Olympic flame summits world’s highest peak

BEIJING – Cheering mountaineers raised the Olympic torch at the summit of the world’s highest peak Thursday, producing the triumphant image that China has longed for in the run-up to the Beijing Olympics.

The final ascent along Mount Everest’s icy ridge was broadcast live and provided organizers with a dramatic counterpoint to the pro-Tibet protests that marked parts of the torch’s international relay.

“One World, One Dream,” team captain Nyima Cering, a Tibetan, yelled in English as his torch was lit a few yards from the summit – the slogan for the Beijing Olympics in August.

The 19-member team, dressed in red parkas emblazoned with Olympic logos, broke camp at 8,300 metres before dawn and reached the top of the 8,850-metre mountain a little more than six hours later.

The flame was passed up a line of five torchbearers to a Tibetan woman named Cering Wangmo on the summit. The other team members unfurled Chinese and Olympic flags as a Tibetan prayer flag lined the path and fluttered in the wind.

The jubilant group clustered together, shouting in Chinese “We made it,” and “Beijing welcomes you.”

The emotional moment, shown on national TV, displayed teamwork and national pride among the Tibetan and ethnic Han Chinese mountaineers – and none of the anti-government sentiment or ethnic tensions that fuelled recent protests in Lhasa and other Tibetan areas of western China.

China Vice President Xi Jinping hailed the feat as “one of the greatest events in the history of Olympic Games and a precious gift given by the Chinese to the Olympics and people worldwide,” in comments carried by the official Xinhua News Agency.

The Everest torch was separate from the main Olympic flame, which on Thursday was on the opposite side of China, in the southeastern province of Guangdong.

China had planned for the Beijing Olympics to be a showcase of its rapid development from impoverished agrarian nation to rising industrial power.

Its preparations have been meticulous: building glittering new venues, modernizing Beijing and even ordering residents to stop bad behaviour like spitting, littering and jumping in line.

But taking the torch to the top of Everest had been criticized from the outset because of China’s often harsh rule over Tibet – where Everest is located on the border with Nepal – and the torch relay drew even more intense scrutiny after recent unrest in Tibet and Tibetan areas of western China.

Tibetan activists continued to accuse Beijing of using the climb to symbolize its control over Tibet. China says it has ruled Tibet for centuries, although many Tibetans say their homeland was essentially independent for much of that time.

“The Chinese government’s obsession with summiting Everest with the Olympic torch betrays the depth of its insecurity over its rule in Tibet which was so clearly challenged by Tibetans in March and April,” Tenzin Dorjee, deputy director of Students for a Free Tibet, said in a statement.

Chinese officials and state media have tried to depict the climb as a demonstration of the Olympic spirit.
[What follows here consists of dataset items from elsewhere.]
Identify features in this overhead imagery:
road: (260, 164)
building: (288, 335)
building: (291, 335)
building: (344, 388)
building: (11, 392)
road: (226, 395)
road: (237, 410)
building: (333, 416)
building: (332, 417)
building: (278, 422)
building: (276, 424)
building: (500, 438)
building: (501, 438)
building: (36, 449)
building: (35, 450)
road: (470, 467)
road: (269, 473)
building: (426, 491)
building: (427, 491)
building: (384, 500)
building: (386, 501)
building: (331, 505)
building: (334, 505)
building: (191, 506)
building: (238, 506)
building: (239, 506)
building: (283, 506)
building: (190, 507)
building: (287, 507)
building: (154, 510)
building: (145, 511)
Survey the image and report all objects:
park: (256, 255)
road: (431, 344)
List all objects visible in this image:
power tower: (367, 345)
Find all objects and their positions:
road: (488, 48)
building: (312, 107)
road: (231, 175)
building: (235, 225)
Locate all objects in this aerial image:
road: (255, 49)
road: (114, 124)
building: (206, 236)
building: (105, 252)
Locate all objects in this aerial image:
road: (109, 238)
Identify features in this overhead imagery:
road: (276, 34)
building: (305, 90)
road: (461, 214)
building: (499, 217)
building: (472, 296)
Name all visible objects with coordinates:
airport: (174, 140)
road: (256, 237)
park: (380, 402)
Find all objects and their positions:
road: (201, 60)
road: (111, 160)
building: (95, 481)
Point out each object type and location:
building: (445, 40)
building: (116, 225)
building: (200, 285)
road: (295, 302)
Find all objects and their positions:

The Chinese mountaineering team was predominantly Tibetan, with two of the five torchbearers Tibetan as well. Having a mixed team carry the flame to the peak of Everest helped China send a message of ethnic unity, analysts said.

While the intended display of unity at Everest’s summit was not entirely convincing, it was a positive statement, said David Zweig, head of the Centre on China’s Transnational Relations at Hong Kong’s University of Science and Technology.

“(For) those who are strongly opposed to China’s control of Tibet, it has no meaning. It’s propaganda,” he said. But it would be interpreted as a nice gesture by those who are more likely to accept the government’s stance on the issue, he said.

Taking the torch to Everest’s peak and broadcasting it live was a technological feat. CCTV spent heavily to build a television studio at base camp and construct transmission points at four camps on the mountain face.

The torch was designed by a Chinese company that specializes in burning systems for rockets. Fuelled by propane, the flame burned brightly in the frigid, windy, oxygen-thin Himalayan air.